Camiler; bu dünyada, âhiretin en gerçek şâhidi, en sağlam belgesidir. Camilerimizle ayakta duruyoruz. Bunun farkında değil misiniz?
Bir Süleymaniye, bir Selimiye, bir Sultanahmet Camii olan millet asla ölmez!
Caminin yüzü yalnız âhirete değil, bu dünyaya da dönüktür. Hayatın her şubesine ilk ışık camiden yansır.
Medreselerle camilerin kapıları, birbirlerini davet edecek şekilde açık ve birbirini çağırır hâldedir İslâm toplumunda.

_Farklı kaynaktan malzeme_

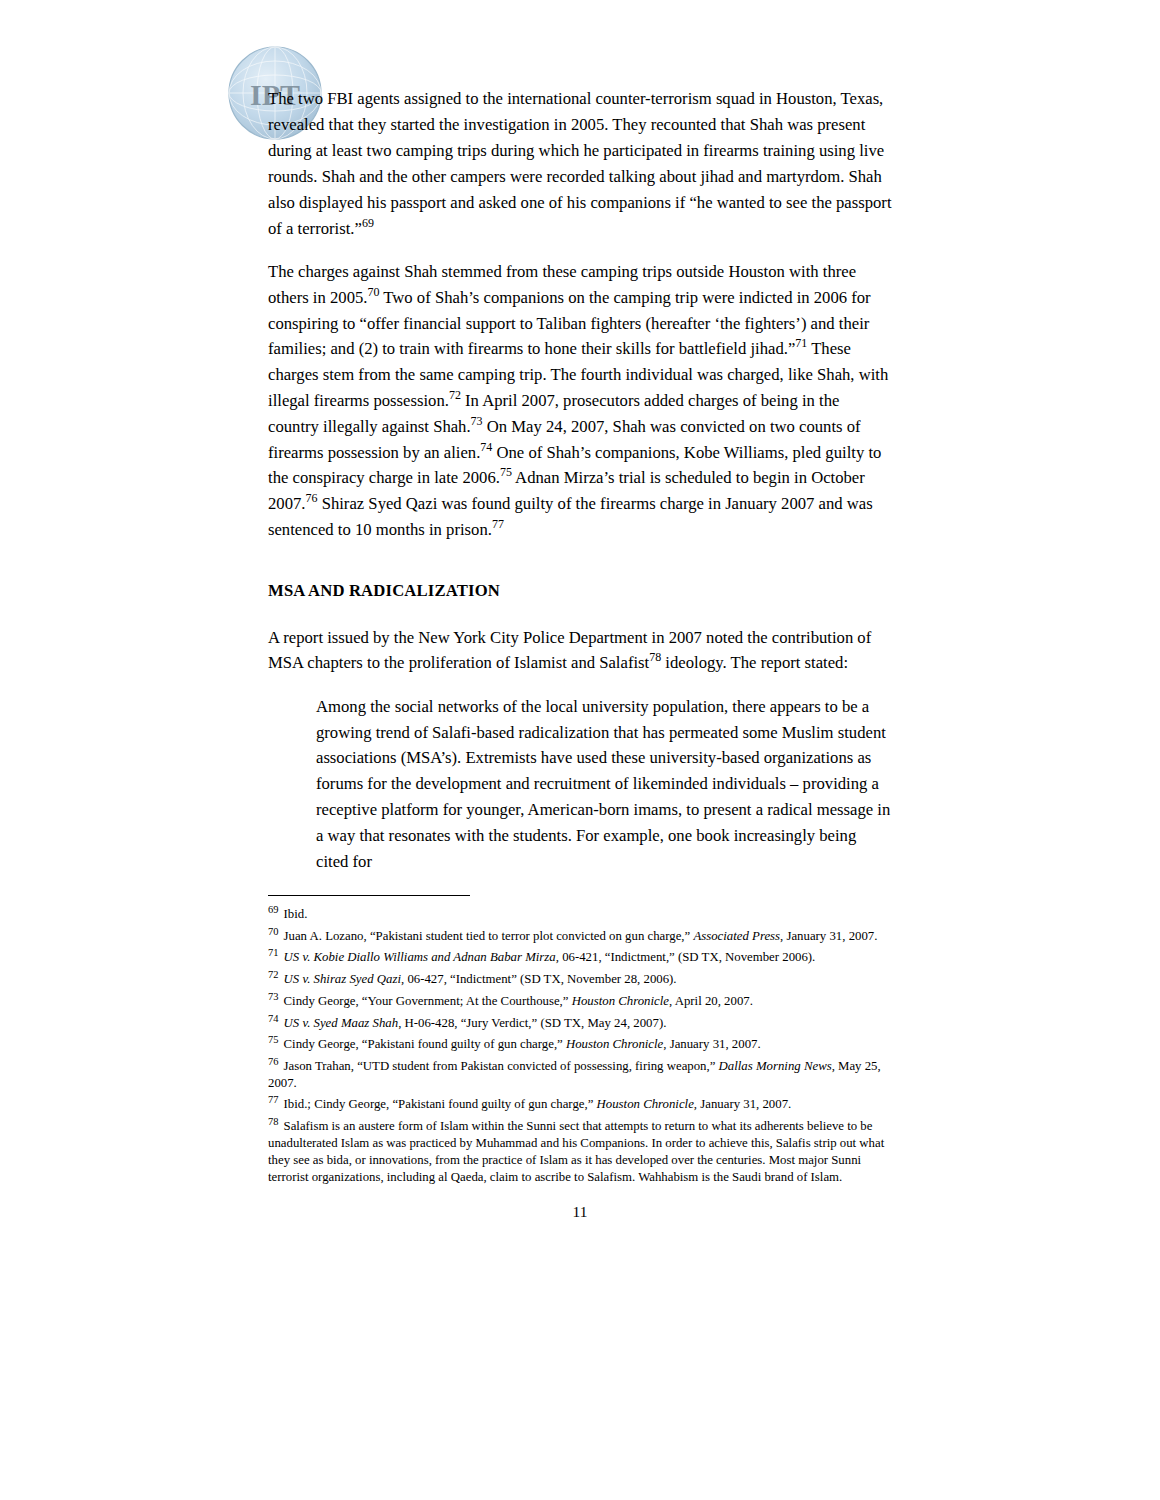IPT
The two FBI agents assigned to the international counter-terrorism squad in Houston, Texas, revealed that they started the investigation in 2005. They recounted that Shah was present during at least two camping trips during which he participated in firearms training using live rounds. Shah and the other campers were recorded talking about jihad and martyrdom. Shah also displayed his passport and asked one of his companions if “he wanted to see the passport of a terrorist.”69
The charges against Shah stemmed from these camping trips outside Houston with three others in 2005.70 Two of Shah’s companions on the camping trip were indicted in 2006 for conspiring to “offer financial support to Taliban fighters (hereafter ‘the fighters’) and their families; and (2) to train with firearms to hone their skills for battlefield jihad.”71 These charges stem from the same camping trip. The fourth individual was charged, like Shah, with illegal firearms possession.72 In April 2007, prosecutors added charges of being in the country illegally against Shah.73 On May 24, 2007, Shah was convicted on two counts of firearms possession by an alien.74 One of Shah’s companions, Kobe Williams, pled guilty to the conspiracy charge in late 2006.75 Adnan Mirza’s trial is scheduled to begin in October 2007.76 Shiraz Syed Qazi was found guilty of the firearms charge in January 2007 and was sentenced to 10 months in prison.77
MSA AND RADICALIZATION
A report issued by the New York City Police Department in 2007 noted the contribution of MSA chapters to the proliferation of Islamist and Salafist78 ideology. The report stated:
Among the social networks of the local university population, there appears to be a growing trend of Salafi-based radicalization that has permeated some Muslim student associations (MSA’s). Extremists have used these university-based organizations as forums for the development and recruitment of likeminded individuals – providing a receptive platform for younger, American-born imams, to present a radical message in a way that resonates with the students. For example, one book increasingly being cited for
69 Ibid.
70 Juan A. Lozano, “Pakistani student tied to terror plot convicted on gun charge,” Associated Press, January 31, 2007.
71 US v. Kobie Diallo Williams and Adnan Babar Mirza, 06-421, “Indictment,” (SD TX, November 2006).
72 US v. Shiraz Syed Qazi, 06-427, “Indictment” (SD TX, November 28, 2006).
73 Cindy George, “Your Government; At the Courthouse,” Houston Chronicle, April 20, 2007.
74 US v. Syed Maaz Shah, H-06-428, “Jury Verdict,” (SD TX, May 24, 2007).
75 Cindy George, “Pakistani found guilty of gun charge,” Houston Chronicle, January 31, 2007.
76 Jason Trahan, “UTD student from Pakistan convicted of possessing, firing weapon,” Dallas Morning News, May 25, 2007.
77 Ibid.; Cindy George, “Pakistani found guilty of gun charge,” Houston Chronicle, January 31, 2007.
78 Salafism is an austere form of Islam within the Sunni sect that attempts to return to what its adherents believe to be unadulterated Islam as was practiced by Muhammad and his Companions. In order to achieve this, Salafis strip out what they see as bida, or innovations, from the practice of Islam as it has developed over the centuries. Most major Sunni terrorist organizations, including al Qaeda, claim to ascribe to Salafism. Wahhabism is the Saudi brand of Islam.
11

Cuma hutbesi, bir haftalık toplum hayatını gözden geçiren, geriye doğru bir yorum, ileriye doğru bir hamlenin başlangıcıdır. Yani geçmişi muhasebe, geleceği aydınlatmadır.
Cami Merkezli Bir Hayat
Cuma’dan sonra “yeryüzüne dağılın” emr-i ilâhî’si; cami ile hayatın birbirine nasıl raptolunduğunu ne güzel anlatmaktadır.
Günün her vakit dilimine bir namaz koyan İslâm, din ile hayatın ayrılmaz ikili ve insan saadetinin olmazsa olmazı olduğunu haykırır.
Dünya Müslümanları olarak ne zaman ki camiyi hayattan sürmeye başladıysak, âdeta ilâhî bir ceza olarak biz de hayattan sürülme cezasına çarptırıldık. İslâm âleminin acıklı hâli bunu göstermiyor mu?
Yalnız hayattan bezenler intihar etmez; hayata fazla tapanların sonu ise çok kere bir intihardır.
Camilerin bedenlerini, duvar ve kubbelerini onarmak ve canlandırmak yetmez, ruhlarını da diriltmek, onları doldurmak, mânen de dimdik ayağa kaldırmak gerekir.
Çok çalışmalıyız. Cami, hayatımızın merkezidir. Bu gidiş ise hayatın çok kıyısında kalmış olmanın sinyallerini vermektedir.